I'd have to agree with your assessment.
FMOD recently dropped OpenAL driver support. In our upcoming game (I pretty much handle all the audio programming), we've decided to go with a software-only mixing solution based via FMOD. It gives us a degree of freedom that we always lacked when supporting hardware solutions. A year or two from now, the CPU impact will be considered negligible, even for software I3DL2 (basically, EAX 2) implementations. And, quite frankly, I get awfully tired of worrying about driver and hardware compatibility issues. You'd think that it wouldn't be so difficult to write a stable audio driver... The fact that buggy audio drivers won't be able to blue-screen Windows Vista is a *good* thing.
The lack of support from Vista and FMOD finally put the nail in the coffin for accelerated audio.
Irony: Agile development has too much intertia to be abandoned now.
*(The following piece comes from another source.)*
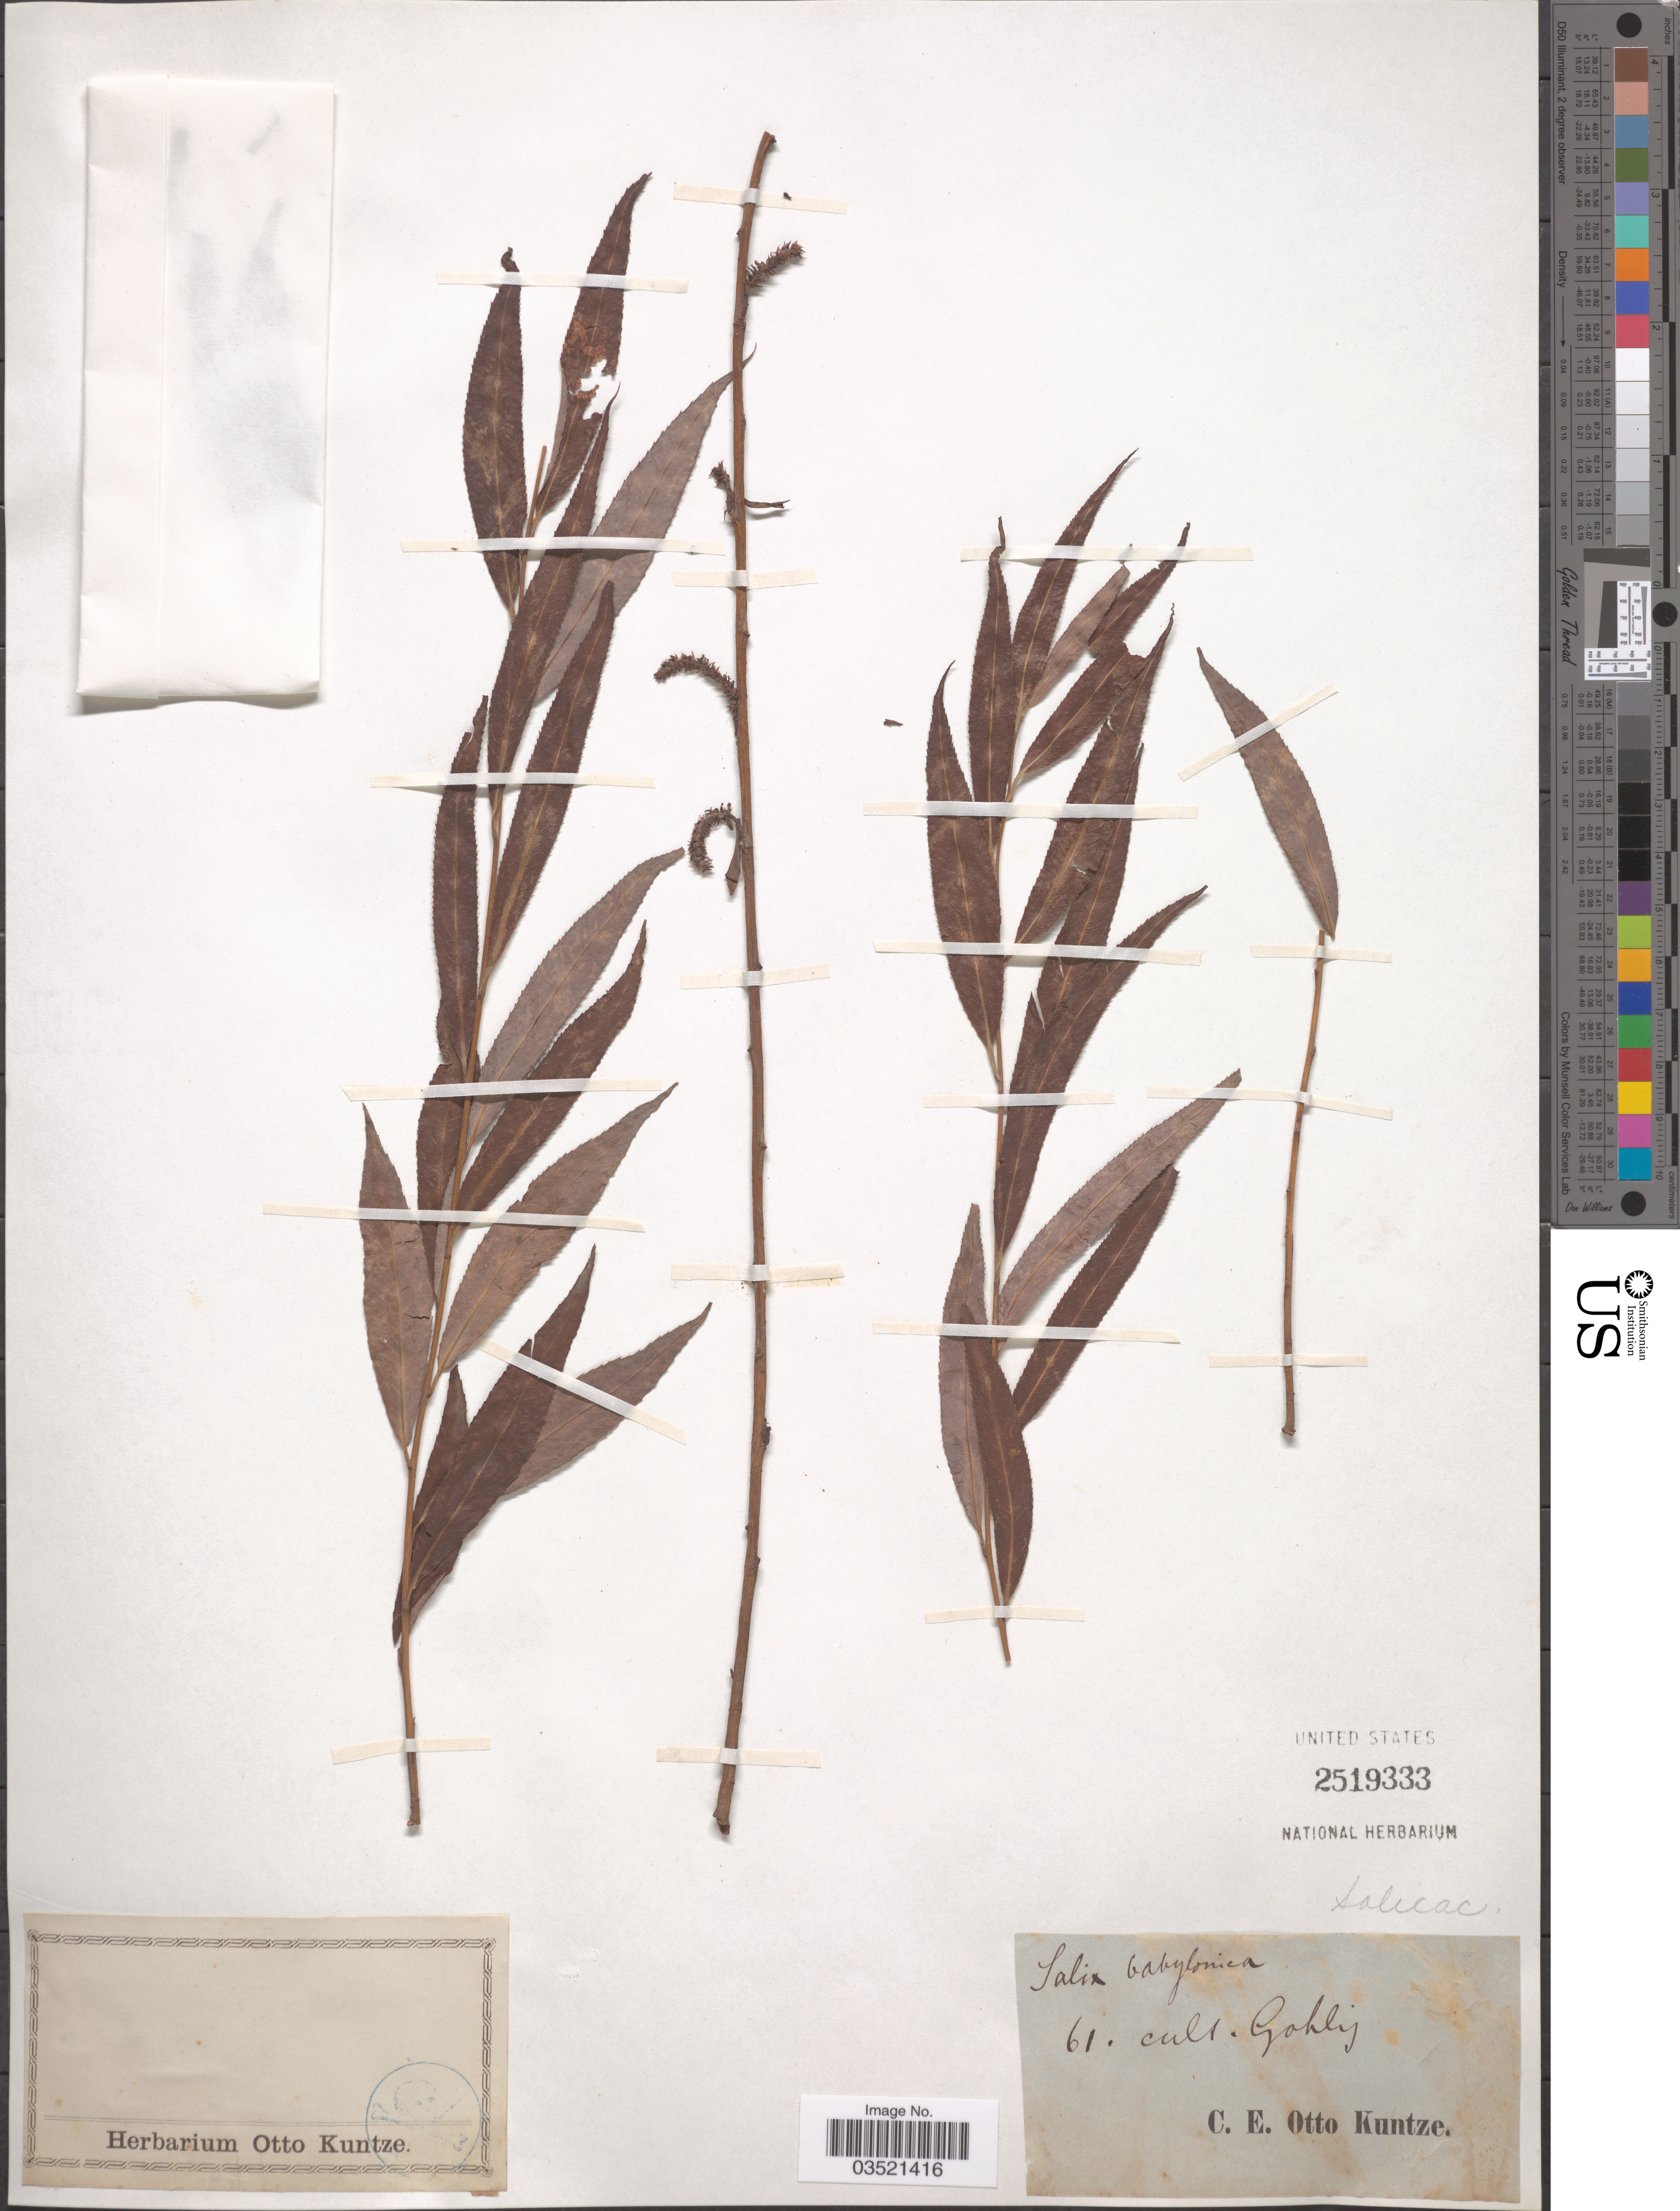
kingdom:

You're kidding right? OpenGL is dying, and has been for years. DirectX, especially with DirectX 10, is so far ahead of OpenGL in terms of its architecture, far cleaner interface, and very standardized features (yes OpenGL has them all with extensions.. oh what a great solution!) that OpenGL is truely like coding a game in the 90s. Oh wait, that's when OpenGL was designed, and it's barely changed since. I loved OpenGL back in the day but, like most 15 year-old things in Computer Science, it's time has passed.
Yes, I'm a graphics programmer at a major game developer. Yes, I'm shipping one of (possibly the) first DirectX 10 games. Yes, Vista SUCKS. But DirectX 10? It's been done right, finally.
I would suggest that those same people need to take some example from the majority of us using open source software who are *fully aware* that if you make a major update to your system, you may end up screwing up a piece of software that you were able to run fine previously.
I'm sorry, but whether you use Linux or Windows, you're a complete and utter fool if you always run the "latest and greatest" version of everything AND expect everything to run smoothly out of the box.
Gentoo Linux - another day, another USE flag.